We like to call this one putting the cart before the horse. To put it in perspective, think of it like shopping for puppies. Even if you’re not ready, if you go puppy shopping, you’ll most likely fall in love with one and want to take it home despite it not being in your best interest. This same thing applies to shopping for homes. We will hear stories of couples that start shopping for homes by going to open houses with a listing agent. The problem arises when you fall in love with your dream home, but then you’re stuck with the listing agent since they have the rights to you as the buyer, and they certainly won’t let another agent come in and represent you even when that would be to your benefit.

  1. You’re Not Prepared to Compete Against a Cash Buyer/a Buyer with a Larger Down Payment

Being prepared is the key here, and that’s why we always recommend Accunet’s Rock-Solid Guaranteed Pre-Approval. Having that piece of paper along will allow you to be in the same spot as if you had a larger down payment.

  1. Putting the Car Before the Home

We see this situation far too often. Fresh college graduates are joining the workforce and want that fancy new car. It comes with a hefty, say $600 a month, payment, but they think it’s worth it. That is until it’s time to buy that first home, and they realize that rather large monthly car payment is putting a big dent in your home purchasing power.

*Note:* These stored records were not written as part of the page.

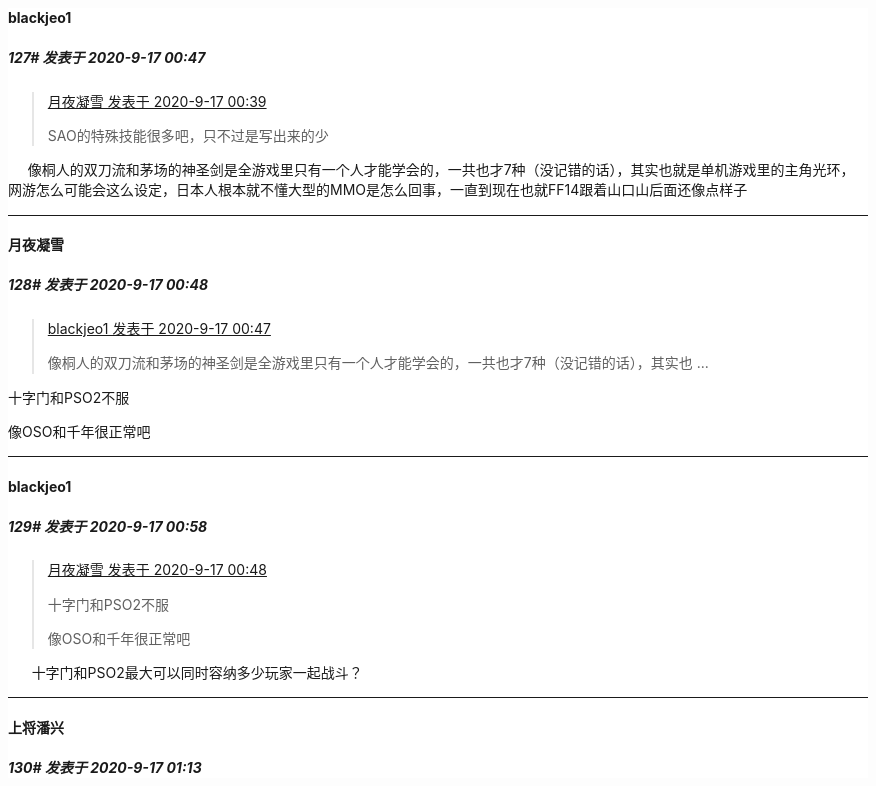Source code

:####  blackjeo1  
##### 127#       发表于 2020-9-17 00:47



<blockquote><a href="httphttps://bbs.saraba1st.com/2b/forum.php?mod=redirect&amp;goto=findpost&amp;pid=48758859&amp;ptid=1959372" target="_blank">月夜凝雪 发表于 2020-9-17 00:39</a>

SAO的特殊技能很多吧，只不过是写出来的少</blockquote>
     像桐人的双刀流和茅场的神圣剑是全游戏里只有一个人才能学会的，一共也才7种（没记错的话），其实也就是单机游戏里的主角光环，网游怎么可能会这么设定，日本人根本就不懂大型的MMO是怎么回事，一直到现在也就FF14跟着山口山后面还像点样子







*****

####  月夜凝雪  
##### 128#       发表于 2020-9-17 00:48



<blockquote><a href="httphttps://bbs.saraba1st.com/2b/forum.php?mod=redirect&amp;goto=findpost&amp;pid=48758921&amp;ptid=1959372" target="_blank">blackjeo1 发表于 2020-9-17 00:47</a>

像桐人的双刀流和茅场的神圣剑是全游戏里只有一个人才能学会的，一共也才7种（没记错的话），其实也 ...</blockquote>
十字门和PSO2不服


像OSO和千年很正常吧







*****

####  blackjeo1  
##### 129#       发表于 2020-9-17 00:58



<blockquote><a href="httphttps://bbs.saraba1st.com/2b/forum.php?mod=redirect&amp;goto=findpost&amp;pid=48758924&amp;ptid=1959372" target="_blank">月夜凝雪 发表于 2020-9-17 00:48</a>

十字门和PSO2不服


像OSO和千年很正常吧</blockquote>
      十字门和PSO2最大可以同时容纳多少玩家一起战斗？







*****

####  上将潘兴  
##### 130#       发表于 2020-9-17 01:13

When arriving at your maximum house payment, you simply take your gross income and then subtract all the other payments you’re making on other debts. Car payments and student loans tend to be the biggest hits here, which also reminds us to let those recent college grads know that even though you may have an income-based payment plan for your student loans, mortgage lenders can’t use that number and will instead use 1% of your total debt.

  1. Falling in Love with the Idea of Buying a Foreclosure

In the case of foreclosures, everyone likes a deal. But you need to really make sure you’re getting a deal rather than sinking your hard-earned cash into a potential money pit. If you’re not a contractor and know what to do, and especially if you don’t obtain a real estate condition report, then you’re flying into it blind and putting yourself at risk.

  1. Being Too Timid on Monthly Payments

At this very moment, mortgage rates are likely to be at the lowest they will be for at least the foreseeable future. So buying as much house as you can with the current low rates are certainly in your best interest, because that number will only be going up.

  1. Putting Too Much Emphasis on Saving for a Larger Down Payment

It’s a seller’s market out there, and competition for buyers is fierce. Many believe they need a large down payment to not only attract the seller but to also avoid that dreaded PMI. What these home buyers don’t realize, however, is that Accunet has several programs offered that can get you in up to a $424,100 home with just a 3% down payment with no income limits.

You can even get as low as 0% down payment through the WHEDA program if you fit the income limit criteria which is no more than $73,300 annual combined household income or $84,295 if you have a young child.

There you have it – Accunet’s seven most common oversights that first-time home buyers make. The moral of the story here is that you don’t have to know everything about the mortgage world when buying your first home, but making sure you are working with an expert who is can be the difference between getting the best deal possible and sitting with unintended and potentially disastrous consequences.